Work required: How does the data below read from its first line through the line containing "right shoulder: (30, 205)"? Print those lines exactly.

[[ The records open ]]

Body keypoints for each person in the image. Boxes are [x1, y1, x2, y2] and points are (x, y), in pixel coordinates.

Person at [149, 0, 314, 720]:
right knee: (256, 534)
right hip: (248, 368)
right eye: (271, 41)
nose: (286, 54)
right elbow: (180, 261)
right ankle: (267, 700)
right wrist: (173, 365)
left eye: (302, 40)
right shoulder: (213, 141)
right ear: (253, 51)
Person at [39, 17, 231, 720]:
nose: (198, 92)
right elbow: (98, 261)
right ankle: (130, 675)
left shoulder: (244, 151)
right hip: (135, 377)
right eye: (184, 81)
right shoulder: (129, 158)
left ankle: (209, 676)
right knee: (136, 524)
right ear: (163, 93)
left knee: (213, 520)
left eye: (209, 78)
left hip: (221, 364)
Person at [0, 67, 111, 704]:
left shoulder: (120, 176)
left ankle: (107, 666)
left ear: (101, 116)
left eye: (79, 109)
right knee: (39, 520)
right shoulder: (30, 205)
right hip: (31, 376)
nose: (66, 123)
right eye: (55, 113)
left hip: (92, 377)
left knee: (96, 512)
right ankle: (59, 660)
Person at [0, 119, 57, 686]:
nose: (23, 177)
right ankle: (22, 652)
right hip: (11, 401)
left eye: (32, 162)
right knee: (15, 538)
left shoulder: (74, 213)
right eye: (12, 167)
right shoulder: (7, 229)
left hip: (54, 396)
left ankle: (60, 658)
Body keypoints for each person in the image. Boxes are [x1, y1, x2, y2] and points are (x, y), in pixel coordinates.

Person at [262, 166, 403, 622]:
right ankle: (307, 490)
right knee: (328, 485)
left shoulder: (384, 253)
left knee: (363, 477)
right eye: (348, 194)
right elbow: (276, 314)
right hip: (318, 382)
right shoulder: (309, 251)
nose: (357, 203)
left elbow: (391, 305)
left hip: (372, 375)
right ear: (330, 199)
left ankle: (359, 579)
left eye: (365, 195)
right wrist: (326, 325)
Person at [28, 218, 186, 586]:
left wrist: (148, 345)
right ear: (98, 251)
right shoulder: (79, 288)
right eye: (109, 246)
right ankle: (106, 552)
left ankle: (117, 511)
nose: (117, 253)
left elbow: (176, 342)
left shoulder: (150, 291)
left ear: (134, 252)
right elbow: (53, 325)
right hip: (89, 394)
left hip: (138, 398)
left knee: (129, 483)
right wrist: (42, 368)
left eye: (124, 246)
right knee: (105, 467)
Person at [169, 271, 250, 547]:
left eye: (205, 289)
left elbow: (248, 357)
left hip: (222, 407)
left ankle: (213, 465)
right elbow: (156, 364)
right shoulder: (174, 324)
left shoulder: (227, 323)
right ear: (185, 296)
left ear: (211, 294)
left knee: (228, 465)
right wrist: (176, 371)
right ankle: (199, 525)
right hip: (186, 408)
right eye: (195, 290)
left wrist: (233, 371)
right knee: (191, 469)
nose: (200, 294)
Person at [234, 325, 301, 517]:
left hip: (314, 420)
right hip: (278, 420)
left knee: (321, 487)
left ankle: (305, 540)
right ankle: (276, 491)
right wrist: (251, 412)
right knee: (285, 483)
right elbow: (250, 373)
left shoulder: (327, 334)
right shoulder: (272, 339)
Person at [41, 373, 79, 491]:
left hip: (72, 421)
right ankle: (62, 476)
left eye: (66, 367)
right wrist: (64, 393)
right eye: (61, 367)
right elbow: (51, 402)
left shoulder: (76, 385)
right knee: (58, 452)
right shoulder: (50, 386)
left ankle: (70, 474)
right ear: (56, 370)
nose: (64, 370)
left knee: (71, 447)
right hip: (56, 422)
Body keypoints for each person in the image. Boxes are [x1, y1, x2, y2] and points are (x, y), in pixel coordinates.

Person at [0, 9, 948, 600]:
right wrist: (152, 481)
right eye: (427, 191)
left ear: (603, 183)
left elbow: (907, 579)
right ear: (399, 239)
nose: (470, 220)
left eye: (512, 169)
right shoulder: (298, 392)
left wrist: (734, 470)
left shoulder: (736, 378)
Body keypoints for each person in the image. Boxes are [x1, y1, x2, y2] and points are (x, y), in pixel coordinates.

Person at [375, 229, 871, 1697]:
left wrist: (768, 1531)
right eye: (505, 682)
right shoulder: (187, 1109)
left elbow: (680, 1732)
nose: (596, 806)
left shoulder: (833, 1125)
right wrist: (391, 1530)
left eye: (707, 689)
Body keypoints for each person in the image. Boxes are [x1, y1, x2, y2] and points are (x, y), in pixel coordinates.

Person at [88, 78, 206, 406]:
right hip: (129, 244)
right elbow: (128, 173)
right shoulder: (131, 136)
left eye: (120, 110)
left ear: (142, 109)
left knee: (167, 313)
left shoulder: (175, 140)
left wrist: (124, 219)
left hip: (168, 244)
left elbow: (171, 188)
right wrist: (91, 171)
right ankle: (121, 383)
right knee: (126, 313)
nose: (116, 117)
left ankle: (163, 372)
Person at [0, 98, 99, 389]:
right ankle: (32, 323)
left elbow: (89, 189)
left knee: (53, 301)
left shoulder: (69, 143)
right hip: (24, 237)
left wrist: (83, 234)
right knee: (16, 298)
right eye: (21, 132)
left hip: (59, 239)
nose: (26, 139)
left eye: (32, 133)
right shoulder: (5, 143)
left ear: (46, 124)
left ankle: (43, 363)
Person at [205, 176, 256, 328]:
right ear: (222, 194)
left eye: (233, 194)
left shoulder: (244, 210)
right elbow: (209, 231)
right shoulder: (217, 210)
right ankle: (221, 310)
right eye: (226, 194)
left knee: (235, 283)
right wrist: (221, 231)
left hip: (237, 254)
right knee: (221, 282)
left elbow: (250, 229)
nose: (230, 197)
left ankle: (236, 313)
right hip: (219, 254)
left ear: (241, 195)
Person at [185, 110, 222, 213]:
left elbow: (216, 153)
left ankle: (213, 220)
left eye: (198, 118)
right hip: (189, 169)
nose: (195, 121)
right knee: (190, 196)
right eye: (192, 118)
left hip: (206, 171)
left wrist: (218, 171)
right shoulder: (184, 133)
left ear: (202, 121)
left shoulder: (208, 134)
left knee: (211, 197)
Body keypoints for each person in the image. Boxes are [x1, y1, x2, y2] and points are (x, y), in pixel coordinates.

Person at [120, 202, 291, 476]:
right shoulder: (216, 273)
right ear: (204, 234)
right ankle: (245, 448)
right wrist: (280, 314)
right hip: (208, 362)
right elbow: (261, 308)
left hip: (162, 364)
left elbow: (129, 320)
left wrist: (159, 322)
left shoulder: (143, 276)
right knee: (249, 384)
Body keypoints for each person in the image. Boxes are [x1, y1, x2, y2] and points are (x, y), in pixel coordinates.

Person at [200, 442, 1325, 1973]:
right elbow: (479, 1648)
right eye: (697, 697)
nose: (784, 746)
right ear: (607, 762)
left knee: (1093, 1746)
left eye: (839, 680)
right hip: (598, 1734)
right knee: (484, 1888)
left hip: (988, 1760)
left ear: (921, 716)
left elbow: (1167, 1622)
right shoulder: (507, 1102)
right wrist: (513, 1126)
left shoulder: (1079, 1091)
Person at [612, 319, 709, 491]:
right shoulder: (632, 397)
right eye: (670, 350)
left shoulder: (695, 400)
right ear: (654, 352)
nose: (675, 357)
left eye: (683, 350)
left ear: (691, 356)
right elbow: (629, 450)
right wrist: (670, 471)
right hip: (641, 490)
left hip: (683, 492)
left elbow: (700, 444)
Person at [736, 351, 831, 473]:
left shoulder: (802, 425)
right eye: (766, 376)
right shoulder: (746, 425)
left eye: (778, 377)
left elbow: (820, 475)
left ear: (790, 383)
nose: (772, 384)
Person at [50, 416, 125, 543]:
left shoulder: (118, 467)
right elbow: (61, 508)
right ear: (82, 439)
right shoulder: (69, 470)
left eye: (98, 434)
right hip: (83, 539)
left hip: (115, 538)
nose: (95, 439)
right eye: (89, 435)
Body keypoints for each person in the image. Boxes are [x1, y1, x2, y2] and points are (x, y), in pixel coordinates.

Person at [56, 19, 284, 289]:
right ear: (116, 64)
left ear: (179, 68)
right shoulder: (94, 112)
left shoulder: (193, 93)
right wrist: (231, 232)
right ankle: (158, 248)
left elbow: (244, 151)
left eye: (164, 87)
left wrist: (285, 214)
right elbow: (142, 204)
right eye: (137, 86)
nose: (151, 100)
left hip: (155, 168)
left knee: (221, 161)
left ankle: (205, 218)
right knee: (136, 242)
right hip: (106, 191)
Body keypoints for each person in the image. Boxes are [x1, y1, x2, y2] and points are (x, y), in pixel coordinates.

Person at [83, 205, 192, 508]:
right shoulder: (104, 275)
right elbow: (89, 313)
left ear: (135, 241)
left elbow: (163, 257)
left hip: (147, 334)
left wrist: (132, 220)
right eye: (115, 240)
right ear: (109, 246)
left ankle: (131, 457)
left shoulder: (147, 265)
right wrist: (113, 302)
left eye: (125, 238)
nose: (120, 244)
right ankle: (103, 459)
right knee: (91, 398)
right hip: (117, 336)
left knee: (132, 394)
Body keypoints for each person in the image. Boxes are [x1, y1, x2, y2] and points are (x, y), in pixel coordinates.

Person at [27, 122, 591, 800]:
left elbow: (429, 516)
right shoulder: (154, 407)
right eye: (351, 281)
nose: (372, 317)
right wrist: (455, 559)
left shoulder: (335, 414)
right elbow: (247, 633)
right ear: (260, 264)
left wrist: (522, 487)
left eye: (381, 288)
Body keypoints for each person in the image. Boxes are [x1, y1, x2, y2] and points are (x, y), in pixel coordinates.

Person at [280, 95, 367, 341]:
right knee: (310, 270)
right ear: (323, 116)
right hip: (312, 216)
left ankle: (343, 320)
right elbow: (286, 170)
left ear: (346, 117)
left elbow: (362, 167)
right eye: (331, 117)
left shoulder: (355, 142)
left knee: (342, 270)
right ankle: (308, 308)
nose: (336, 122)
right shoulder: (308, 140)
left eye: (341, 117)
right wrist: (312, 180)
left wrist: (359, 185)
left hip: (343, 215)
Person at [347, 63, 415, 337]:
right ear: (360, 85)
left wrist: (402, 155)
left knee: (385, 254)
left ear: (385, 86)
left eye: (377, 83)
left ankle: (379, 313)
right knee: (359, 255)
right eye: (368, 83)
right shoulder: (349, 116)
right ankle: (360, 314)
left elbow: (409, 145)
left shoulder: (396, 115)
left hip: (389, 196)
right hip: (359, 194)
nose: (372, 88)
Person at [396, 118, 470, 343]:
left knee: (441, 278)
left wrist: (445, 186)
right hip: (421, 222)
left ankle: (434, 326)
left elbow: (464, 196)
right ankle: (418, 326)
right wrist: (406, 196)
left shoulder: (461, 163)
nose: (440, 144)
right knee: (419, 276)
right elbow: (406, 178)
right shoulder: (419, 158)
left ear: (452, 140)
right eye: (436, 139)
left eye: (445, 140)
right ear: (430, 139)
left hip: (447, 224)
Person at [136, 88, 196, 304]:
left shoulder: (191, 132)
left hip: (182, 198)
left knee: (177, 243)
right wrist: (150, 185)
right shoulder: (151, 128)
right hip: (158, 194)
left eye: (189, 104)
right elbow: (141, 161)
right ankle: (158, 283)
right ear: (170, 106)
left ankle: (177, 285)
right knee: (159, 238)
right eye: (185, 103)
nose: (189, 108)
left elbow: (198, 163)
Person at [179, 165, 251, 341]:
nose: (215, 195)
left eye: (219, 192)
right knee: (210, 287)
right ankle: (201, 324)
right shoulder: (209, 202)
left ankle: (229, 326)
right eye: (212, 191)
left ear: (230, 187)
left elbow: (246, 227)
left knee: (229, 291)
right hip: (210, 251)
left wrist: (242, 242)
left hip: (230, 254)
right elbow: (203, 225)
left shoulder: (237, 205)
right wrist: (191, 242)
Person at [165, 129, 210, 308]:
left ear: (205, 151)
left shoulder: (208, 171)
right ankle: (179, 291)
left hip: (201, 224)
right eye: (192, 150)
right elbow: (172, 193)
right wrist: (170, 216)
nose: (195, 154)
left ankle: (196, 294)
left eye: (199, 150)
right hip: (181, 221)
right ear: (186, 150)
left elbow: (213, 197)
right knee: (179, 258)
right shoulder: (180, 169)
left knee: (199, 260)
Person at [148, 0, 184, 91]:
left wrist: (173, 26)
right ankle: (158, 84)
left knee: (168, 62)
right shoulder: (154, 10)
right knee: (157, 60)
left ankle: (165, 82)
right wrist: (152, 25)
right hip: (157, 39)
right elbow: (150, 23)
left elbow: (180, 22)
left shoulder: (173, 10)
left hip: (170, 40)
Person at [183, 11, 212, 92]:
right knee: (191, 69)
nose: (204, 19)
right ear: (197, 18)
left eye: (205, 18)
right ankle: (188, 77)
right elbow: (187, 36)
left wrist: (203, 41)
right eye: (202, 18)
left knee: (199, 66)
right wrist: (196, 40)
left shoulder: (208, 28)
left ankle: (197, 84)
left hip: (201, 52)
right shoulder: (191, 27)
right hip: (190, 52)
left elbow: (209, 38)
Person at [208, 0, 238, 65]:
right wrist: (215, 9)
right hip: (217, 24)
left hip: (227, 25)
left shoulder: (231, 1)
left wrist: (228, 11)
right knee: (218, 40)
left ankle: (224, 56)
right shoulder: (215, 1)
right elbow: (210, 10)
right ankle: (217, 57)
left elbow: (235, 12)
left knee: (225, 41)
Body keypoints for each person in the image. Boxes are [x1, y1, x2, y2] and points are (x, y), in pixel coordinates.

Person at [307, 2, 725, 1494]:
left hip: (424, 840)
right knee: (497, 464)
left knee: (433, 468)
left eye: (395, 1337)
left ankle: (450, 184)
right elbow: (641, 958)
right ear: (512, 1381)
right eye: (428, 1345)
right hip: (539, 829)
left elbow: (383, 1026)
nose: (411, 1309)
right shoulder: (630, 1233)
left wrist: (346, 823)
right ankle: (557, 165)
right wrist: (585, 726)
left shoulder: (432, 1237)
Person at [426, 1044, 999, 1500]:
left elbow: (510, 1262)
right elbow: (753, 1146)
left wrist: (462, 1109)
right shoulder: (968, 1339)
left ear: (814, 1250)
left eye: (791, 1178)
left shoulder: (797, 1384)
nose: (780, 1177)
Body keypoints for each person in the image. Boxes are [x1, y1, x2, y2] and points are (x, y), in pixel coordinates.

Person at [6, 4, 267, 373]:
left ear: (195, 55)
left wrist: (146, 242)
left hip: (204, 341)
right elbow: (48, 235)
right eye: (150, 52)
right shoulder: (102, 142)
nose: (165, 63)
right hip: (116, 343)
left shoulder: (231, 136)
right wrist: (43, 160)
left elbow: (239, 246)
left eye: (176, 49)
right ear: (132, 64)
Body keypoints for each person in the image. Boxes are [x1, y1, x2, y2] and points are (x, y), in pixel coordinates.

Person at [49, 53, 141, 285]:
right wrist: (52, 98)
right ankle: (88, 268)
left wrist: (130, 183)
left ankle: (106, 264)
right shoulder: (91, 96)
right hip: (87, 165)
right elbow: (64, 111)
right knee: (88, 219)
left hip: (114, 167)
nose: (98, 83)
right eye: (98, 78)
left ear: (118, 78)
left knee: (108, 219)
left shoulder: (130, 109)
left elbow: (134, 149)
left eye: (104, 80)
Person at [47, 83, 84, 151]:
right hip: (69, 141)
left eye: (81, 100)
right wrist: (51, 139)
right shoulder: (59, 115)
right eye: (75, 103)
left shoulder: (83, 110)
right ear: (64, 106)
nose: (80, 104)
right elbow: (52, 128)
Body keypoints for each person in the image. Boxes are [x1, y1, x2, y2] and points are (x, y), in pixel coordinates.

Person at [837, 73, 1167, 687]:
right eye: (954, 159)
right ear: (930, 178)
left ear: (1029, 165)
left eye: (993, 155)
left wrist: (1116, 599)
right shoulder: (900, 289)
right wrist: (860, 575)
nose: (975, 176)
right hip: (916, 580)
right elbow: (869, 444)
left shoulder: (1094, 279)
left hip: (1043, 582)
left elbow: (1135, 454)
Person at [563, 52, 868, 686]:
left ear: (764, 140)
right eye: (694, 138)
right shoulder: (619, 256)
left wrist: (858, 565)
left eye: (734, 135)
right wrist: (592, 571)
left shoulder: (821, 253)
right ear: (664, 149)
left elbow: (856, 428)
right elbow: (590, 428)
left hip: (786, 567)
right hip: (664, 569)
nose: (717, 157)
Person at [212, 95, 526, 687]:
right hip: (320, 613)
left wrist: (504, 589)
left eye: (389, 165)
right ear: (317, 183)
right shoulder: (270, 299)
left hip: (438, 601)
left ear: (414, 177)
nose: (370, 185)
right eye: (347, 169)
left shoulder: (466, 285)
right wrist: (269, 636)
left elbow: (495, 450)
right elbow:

[[ The records closed ]]

Response below:
Body keypoints for each person in the image. Boxes are [x1, y1, x2, y2] and points are (x, y), in pixel coordinates.

Person at [149, 0, 314, 720]:
right knee: (256, 534)
right hip: (248, 368)
right eye: (271, 41)
nose: (286, 54)
right elbow: (180, 261)
right ankle: (267, 700)
right wrist: (173, 365)
left eye: (302, 40)
right shoulder: (213, 141)
right ear: (253, 51)
Person at [39, 17, 231, 720]:
nose: (198, 92)
right elbow: (98, 261)
right ankle: (130, 675)
left shoulder: (244, 151)
right hip: (135, 377)
right eye: (184, 81)
right shoulder: (129, 158)
left ankle: (209, 676)
right knee: (136, 524)
right ear: (163, 93)
left knee: (213, 520)
left eye: (209, 78)
left hip: (221, 364)
Person at [0, 67, 111, 704]:
left shoulder: (120, 176)
left ankle: (107, 666)
left ear: (101, 116)
left eye: (79, 109)
right knee: (39, 520)
right shoulder: (30, 205)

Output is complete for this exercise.